RECORDS TO USE:

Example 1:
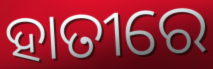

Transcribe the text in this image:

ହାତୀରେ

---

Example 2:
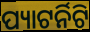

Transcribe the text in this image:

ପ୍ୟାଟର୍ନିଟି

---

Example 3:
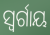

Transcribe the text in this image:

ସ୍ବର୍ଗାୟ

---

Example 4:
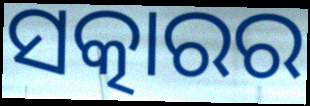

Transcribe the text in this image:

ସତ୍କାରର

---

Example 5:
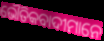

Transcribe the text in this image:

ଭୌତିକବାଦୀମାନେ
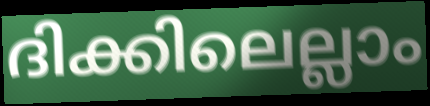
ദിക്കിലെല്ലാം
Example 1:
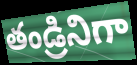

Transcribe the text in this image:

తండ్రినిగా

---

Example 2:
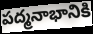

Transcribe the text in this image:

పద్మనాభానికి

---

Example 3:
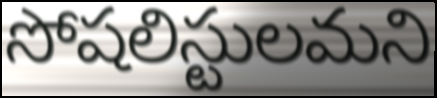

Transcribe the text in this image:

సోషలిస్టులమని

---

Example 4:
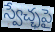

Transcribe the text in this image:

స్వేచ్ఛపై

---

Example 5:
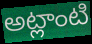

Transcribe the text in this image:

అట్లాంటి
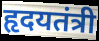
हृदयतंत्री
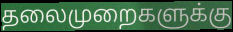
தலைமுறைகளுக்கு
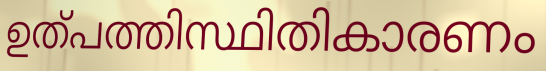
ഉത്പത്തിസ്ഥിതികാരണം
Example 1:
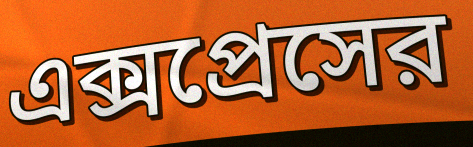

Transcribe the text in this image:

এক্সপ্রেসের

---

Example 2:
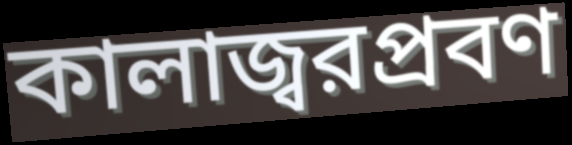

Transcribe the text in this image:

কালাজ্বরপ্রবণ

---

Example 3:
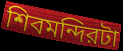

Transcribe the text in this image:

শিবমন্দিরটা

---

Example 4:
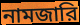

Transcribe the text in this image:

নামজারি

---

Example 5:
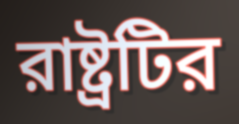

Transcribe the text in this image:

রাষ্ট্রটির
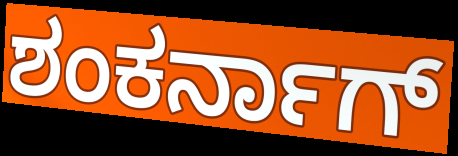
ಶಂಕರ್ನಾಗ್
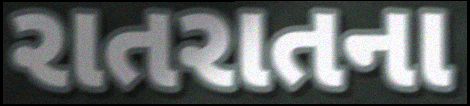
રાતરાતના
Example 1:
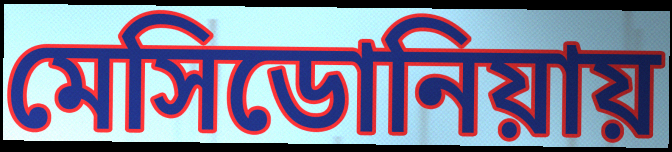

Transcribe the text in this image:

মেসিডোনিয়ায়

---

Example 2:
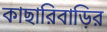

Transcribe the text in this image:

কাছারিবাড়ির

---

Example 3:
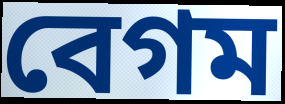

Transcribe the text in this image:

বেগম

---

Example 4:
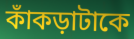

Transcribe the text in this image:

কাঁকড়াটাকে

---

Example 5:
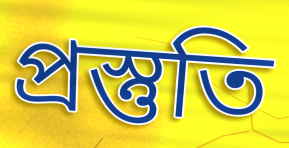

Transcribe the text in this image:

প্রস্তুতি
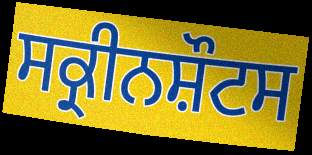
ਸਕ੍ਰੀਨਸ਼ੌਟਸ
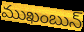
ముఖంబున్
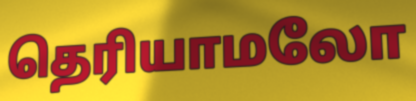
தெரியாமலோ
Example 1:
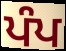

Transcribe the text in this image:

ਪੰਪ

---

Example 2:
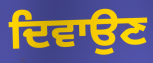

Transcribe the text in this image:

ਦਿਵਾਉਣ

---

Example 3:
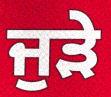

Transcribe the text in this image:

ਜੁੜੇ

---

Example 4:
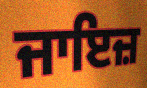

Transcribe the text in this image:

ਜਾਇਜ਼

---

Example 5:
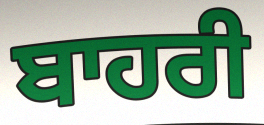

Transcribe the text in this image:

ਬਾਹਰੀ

EXERCISE OBJECTIVE: All entries above should be returned exactly, apart from their pictures.

RESULT OF THIS TASK:
Example 1:

Transcribe the text in this image:

ହାତୀରେ

---

Example 2:

Transcribe the text in this image:

ପ୍ୟାଟର୍ନିଟି

---

Example 3:

Transcribe the text in this image:

ସ୍ବର୍ଗାୟ

---

Example 4:

Transcribe the text in this image:

ସତ୍କାରର

---

Example 5:

Transcribe the text in this image:

ଭୌତିକବାଦୀମାନେ
ദിക്കിലെല്ലാം
Example 1:

Transcribe the text in this image:

తండ్రినిగా

---

Example 2:

Transcribe the text in this image:

పద్మనాభానికి

---

Example 3:

Transcribe the text in this image:

సోషలిస్టులమని

---

Example 4:

Transcribe the text in this image:

స్వేచ్ఛపై

---

Example 5:

Transcribe the text in this image:

అట్లాంటి
हृदयतंत्री
தலைமுறைகளுக்கு
ഉത്പത്തിസ്ഥിതികാരണം
Example 1:

Transcribe the text in this image:

এক্সপ্রেসের

---

Example 2:

Transcribe the text in this image:

কালাজ্বরপ্রবণ

---

Example 3:

Transcribe the text in this image:

শিবমন্দিরটা

---

Example 4:

Transcribe the text in this image:

নামজারি

---

Example 5:

Transcribe the text in this image:

রাষ্ট্রটির
ಶಂಕರ್ನಾಗ್
રાતરાતના
Example 1:

Transcribe the text in this image:

মেসিডোনিয়ায়

---

Example 2:

Transcribe the text in this image:

কাছারিবাড়ির

---

Example 3:

Transcribe the text in this image:

বেগম

---

Example 4:

Transcribe the text in this image:

কাঁকড়াটাকে

---

Example 5:

Transcribe the text in this image:

প্রস্তুতি
ਸਕ੍ਰੀਨਸ਼ੌਟਸ
ముఖంబున్
தெரியாமலோ
Example 1:

Transcribe the text in this image:

ਪੰਪ

---

Example 2:

Transcribe the text in this image:

ਦਿਵਾਉਣ

---

Example 3:

Transcribe the text in this image:

ਜੁੜੇ

---

Example 4:

Transcribe the text in this image:

ਜਾਇਜ਼

---

Example 5:

Transcribe the text in this image:

ਬਾਹਰੀ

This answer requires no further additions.